INSTRUCTION:
Write out every line of text in the records below, word for word, and leave the pictures out.

GIVEN DATA:
******************************

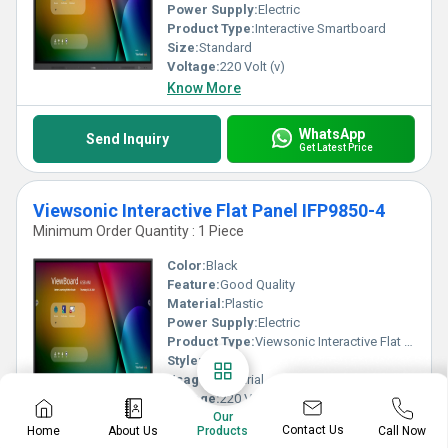
Power Supply:
Electric
Product Type:
Interactive Smartboard
Size:
Standard
Voltage:
220 Volt (v)
Know More
WhatsApp
Send Inquiry
Get Latest Price
Viewsonic Interactive Flat Panel IFP9850-4
Minimum Order Quantity : 1 Piece
Color:
Black
Feature:
Good Quality
Material:
Plastic
Power Supply:
Electric
Product Type:
Viewsonic Interactive Flat Panel IFP9850-4
Style:
Plain
Usage:
Industrial
Voltage:
220 Volt (v)
Our
Know More
Contact Us
Home
About Us
Call Now
Products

******************************

ANSWER FOR THE TASK:
Power Supply:
Electric
Product Type:
Interactive Smartboard
Size:
Standard
Voltage:
220 Volt (v)
Know More
WhatsApp
Send Inquiry
Get Latest Price
Viewsonic Interactive Flat Panel IFP9850-4
Minimum Order Quantity : 1 Piece
Color:
Black
Feature:
Good Quality
Material:
Plastic
Power Supply:
Electric
Product Type:
Viewsonic Interactive Flat Panel IFP9850-4
Style:
Plain
Usage:
Industrial
Voltage:
220 Volt (v)
Our
Know More
Contact Us
Home
About Us
Call Now
Products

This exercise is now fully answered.